## Brano da leggere
☆ ☆ ☆ ☆ ☆

Ci sono poi gli altri, gli amanti perduti, gli in-concreti, che sposato una disciplina con tutta l’irrazionalità dell’innamoramento. I letterati, di solito, sono soldati di questa seconda schiera che evolvendosi in studiosi troveranno nei libri, e per tutta la vita, i loro nemici più cari.

A questi, e a tutti i nuovi pellegrini che si azzardano finalmente a calpestare le vie dei classici con l’insensato timore di non riuscire, si presenta I piaceri e i giorni, opera prima di Marcel Proust, che Mondadori propone così come venne presentata ai lettori del 1896, con le illustrazioni di Madeleine Lemaire; la prefazione di Anatole France e gli spartiti musicali di Reynaldo Hahn. Impreziosita oltremodo dall’introduzione di Mariolina Bertini e l’arricchimento delle note di Luzius Keller da parte di Giuseppe Girimonti Greco, a testimonianza che l’impatto di questi due studiosi – Bertini e Greco – va al di là dell’opera di traduzione, rendendo questa versione preferibile a tutte le altre.

☆ ☆ ☆ ☆ ☆

## Voci estratte

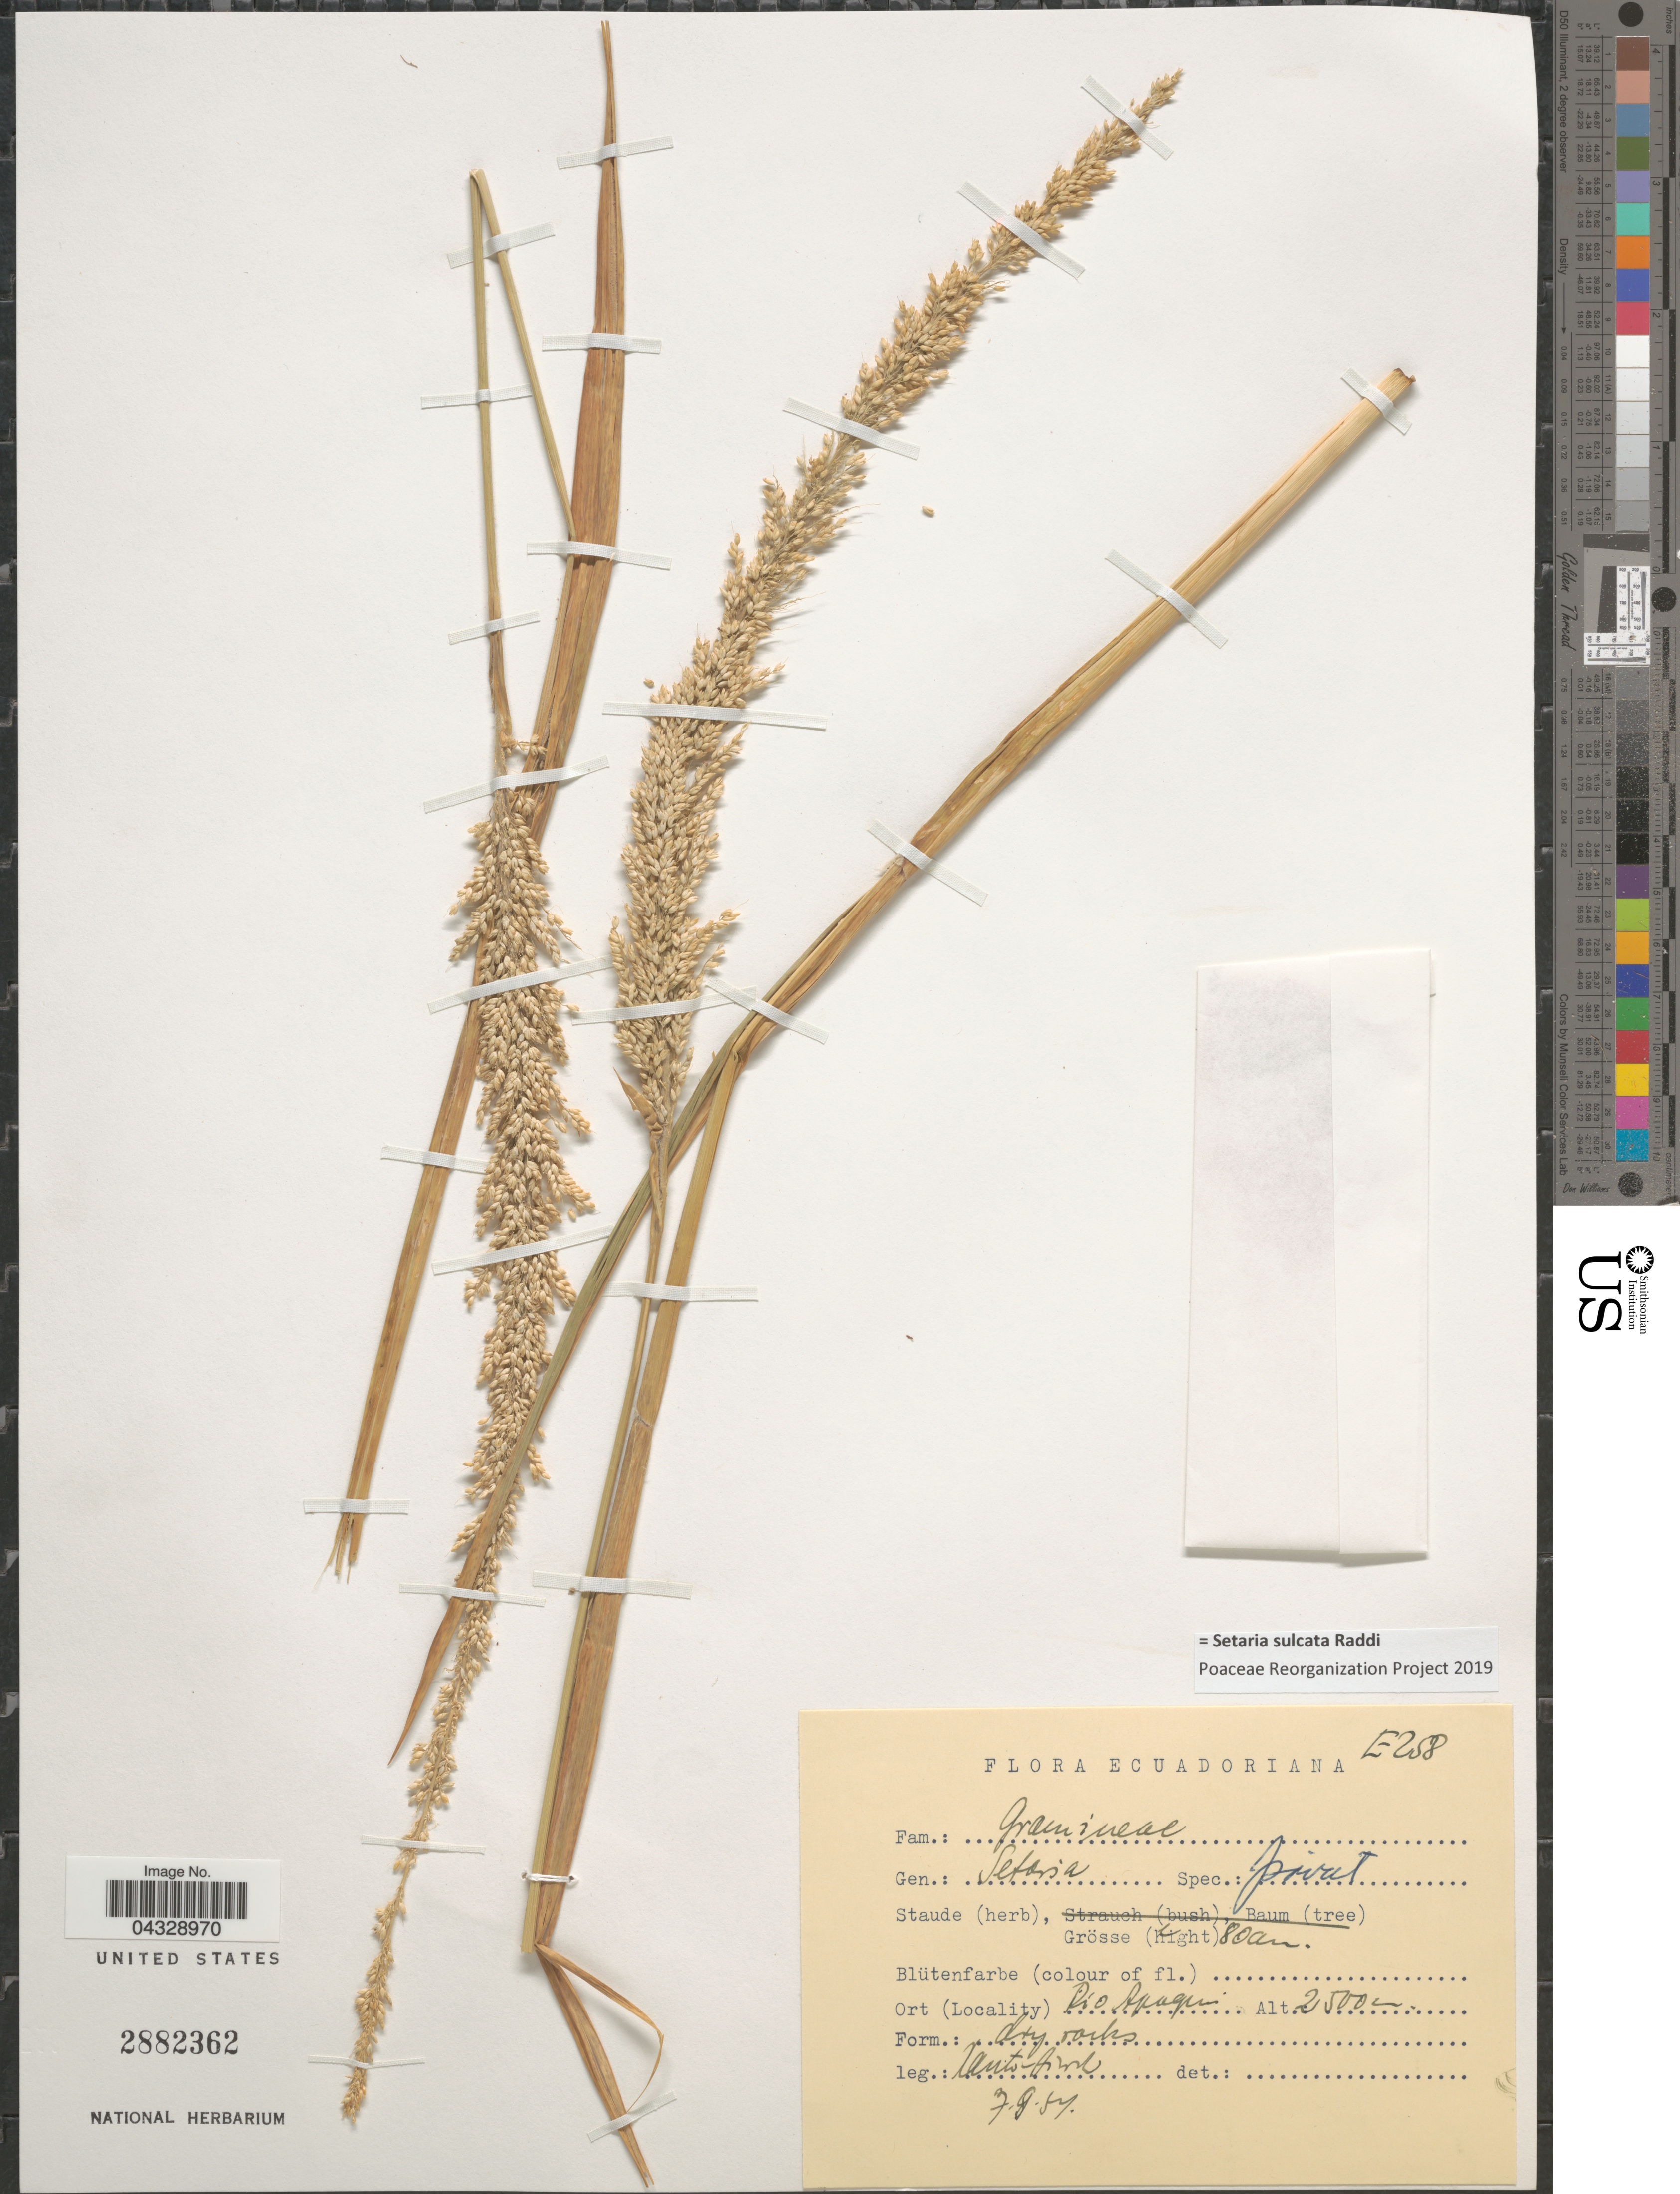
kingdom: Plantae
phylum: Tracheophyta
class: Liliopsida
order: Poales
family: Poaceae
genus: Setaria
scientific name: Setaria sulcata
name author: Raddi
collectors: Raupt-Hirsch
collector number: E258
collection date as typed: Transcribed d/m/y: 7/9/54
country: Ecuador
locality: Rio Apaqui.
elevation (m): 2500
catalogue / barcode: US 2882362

☆ ☆ ☆ ☆ ☆

## Cose da fare
A) Elenca tutte le persone nominate per nome e cognome nel brano su I piaceri e i giorni.
B) Rispondi a queste domande sul brano, una per riga:
(i) Dove trovano i loro nemici più cari i letterati che diventano studiosi?
(ii) In che anno l'opera fu presentata ai lettori nella forma proposta da Mondadori?
(iii) Chi ha scritto la prefazione?

## Risposte finali
A) Marcel Proust, Madeleine Lemaire, Anatole France, Reynaldo Hahn, Mariolina Bertini, Luzius Keller, Giuseppe Girimonti Greco

B)
(i) Nei libri
(ii) Nel 1896
(iii) Anatole France